So another 30 kilometres had to be tackled, with the sun now drooping in the sky, the clouds tinging with a cloudy sunset. Fortunately, those last kilometres were on a smooth fast road and I managed to coax almost 55 miles an hour out of my little blue bike. As the light failed, I reached Biharamulo, to find it a proper town of a backwoods sort but with simple guest houses that were a cut above the basic sheds. By chance, as I rode, I recollected that the name Biharamulo was familiar and that I had been looking at the internet a few days ago to investigate the map of northern Tanzania – in the absence of a paper one – and happened upon a blog website that mentioned a place here called the Old Boma. Well, any recommendation, even from someone’s old blog, is better than searching at random at sunset. I asked my way here and have a large room of an old fashioned sort that you find in somewhat run down places round the Mediterranean, opening off a yard behind what’s obviously a collection of relatively historic buildings from early colonial days – the town fort and administrative buildings. It’s quite a fine location with thick walls and that early colonial African feel. I’ve an en suite room, which sounds grand but is a lot less pretentious than that, with polished concrete, worn painted floor and stained whitewash. But the bed’s clean and about half the bathroom fitting work, a pretty good average. It’ll do for the night. The price is certainly right: £4.40 – a record low for this trip. A middle aged South African couple are camping out in the yard with their expedition vehicle. Solvieg and Ian live in Gordon’s Bay, where I stayed in February 2015, the closest I could afford to stay to Cape Town. They’ve driven up and are now doing a similar circuit to me in the opposite direction.


I’d been intrigued for a while how the change back from right to left side of the road would be achieved at this land border. Between Uganda and Rwanda it was just a 100 metre long piece of road between two gates, controlled by soldiers. On the Uganda side they opened the left gate, and at the other end of the short no man’s land, the soldier opened the right hand gate. On this border it was very neatly done. The road through the border area was a dual carriageway with a central barrier. At one point the road curved out into a figure of eight with instruction signs that instructed ‘straight across ONLY’. Automatically I changed from the right carriageway to the left carriageway. Very clever. A tidy touch that rather made my day.

★ ★ ★ ★ ★ ★ ★

* [Requests]:
a. Answer these questions from the travel account above:
(i) What did the room in Biharamulo cost?
(ii) Where do Solvieg and Ian live?
(iii) On the border between Uganda and Rwanda, what lay between the two gates?
b. Rewrite the travel account from "I’d been intrigued" to "made my day.", changing "carriageway" to "roadway".

* [Supplied material]:

★ ★ ★ ★ ★ ★ ★

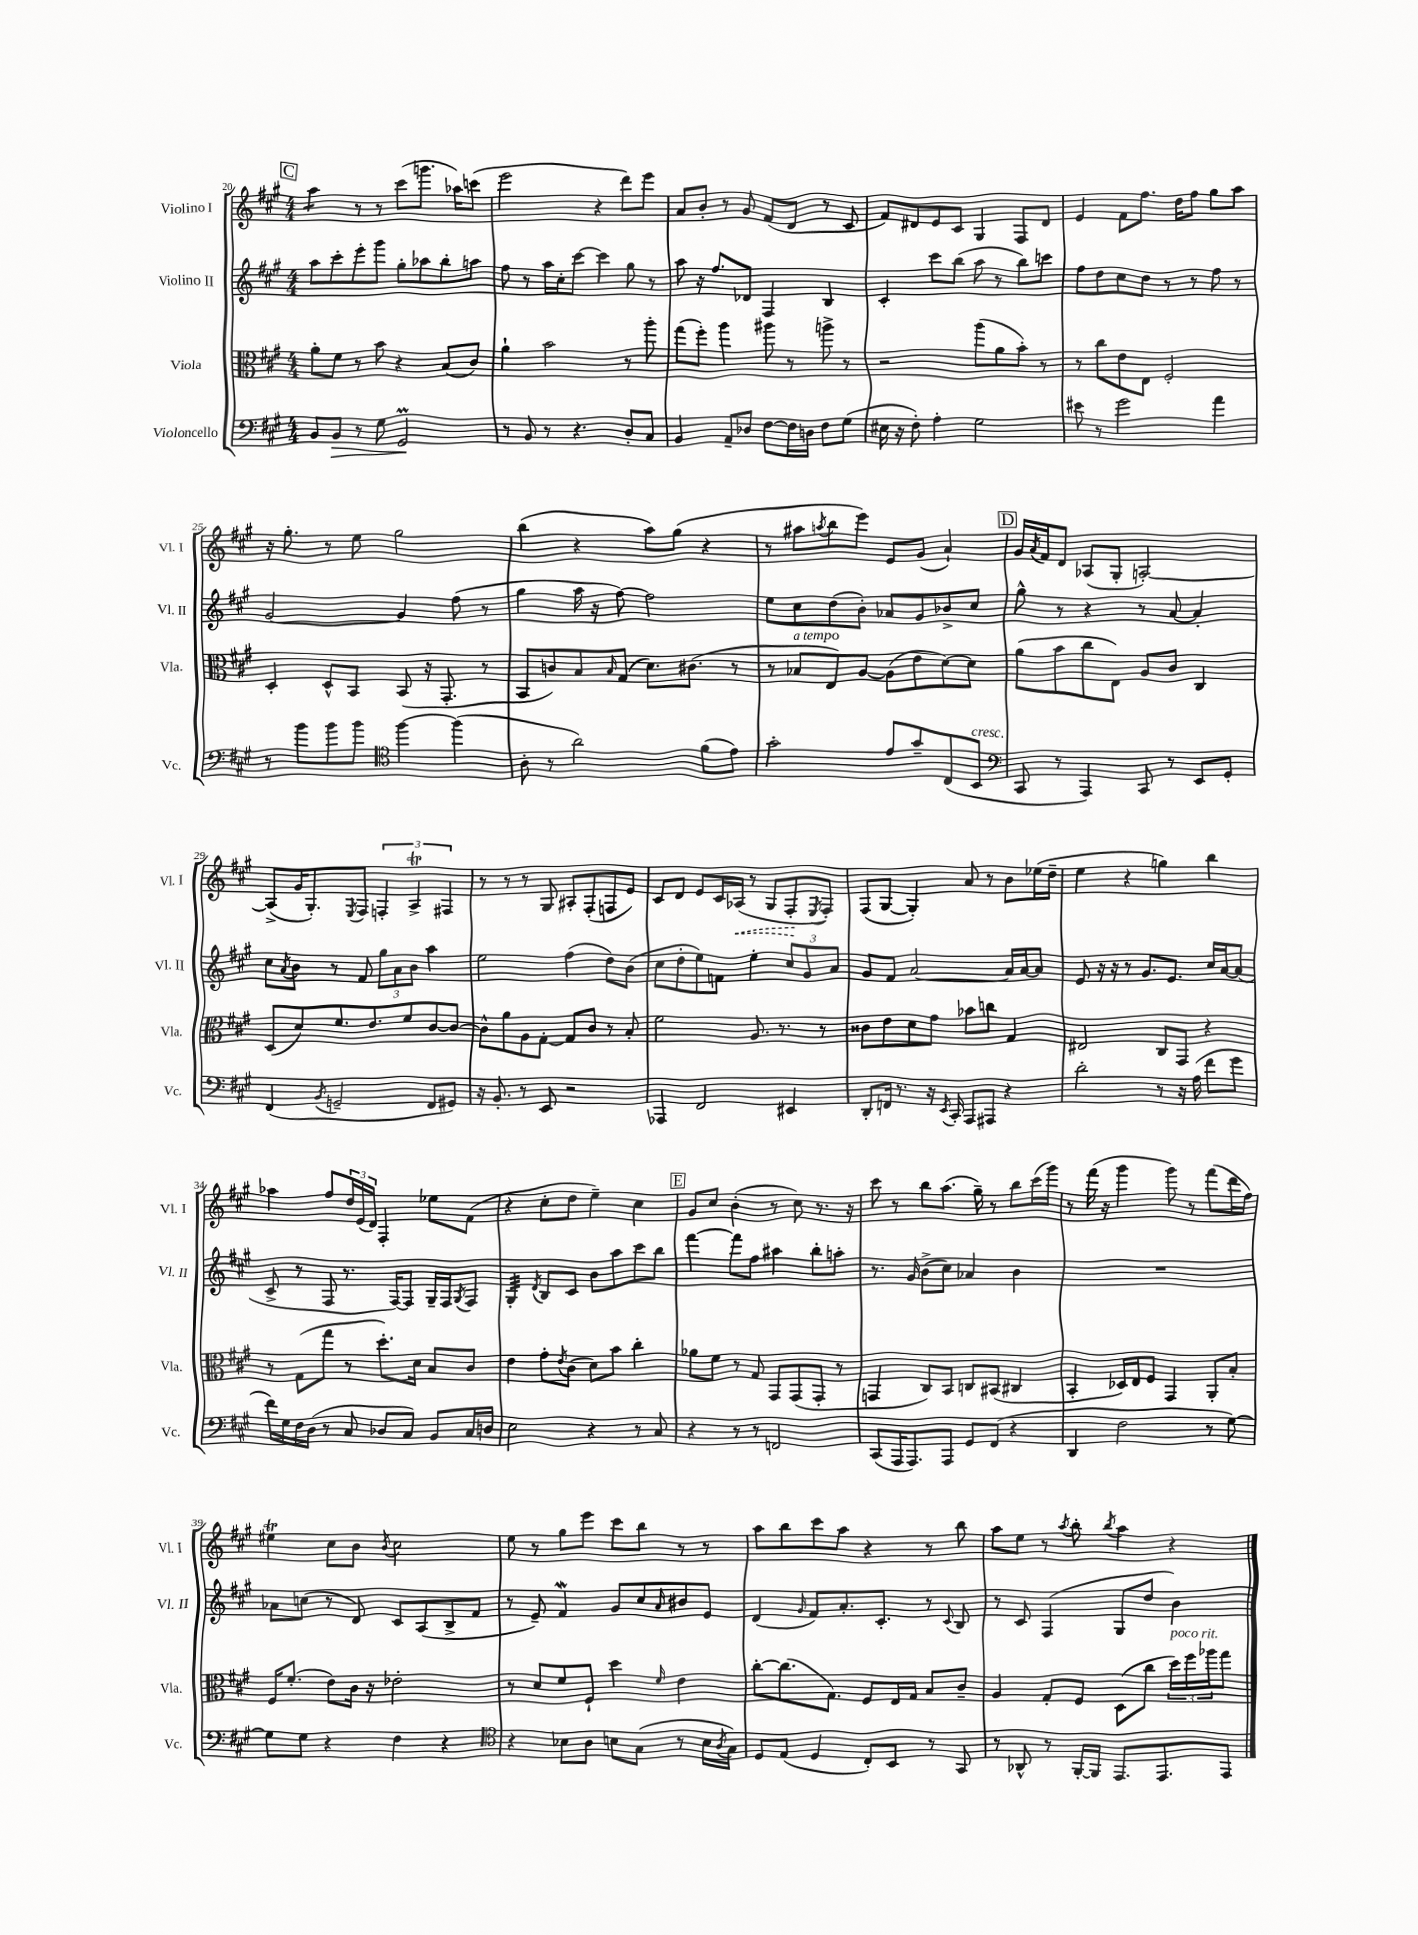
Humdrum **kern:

★ ★ ★ ★ ★ ★ ★

* [Solutions per task]:
a.
(i) £4.40
(ii) Gordon's Bay
(iii) A 100 metre long piece of road, controlled by soldiers

b.
I’d been intrigued for a while how the change back from right to left side of the road would be achieved at this land border. Between Uganda and Rwanda it was just a 100 metre long piece of road between two gates, controlled by soldiers. On the Uganda side they opened the left gate, and at the other end of the short no man’s land, the soldier opened the right hand gate. On this border it was very neatly done. The road through the border area was a dual roadway with a central barrier. At one point the road curved out into a figure of eight with instruction signs that instructed ‘straight across ONLY’. Automatically I changed from the right roadway to the left roadway. Very clever. A tidy touch that rather made my day.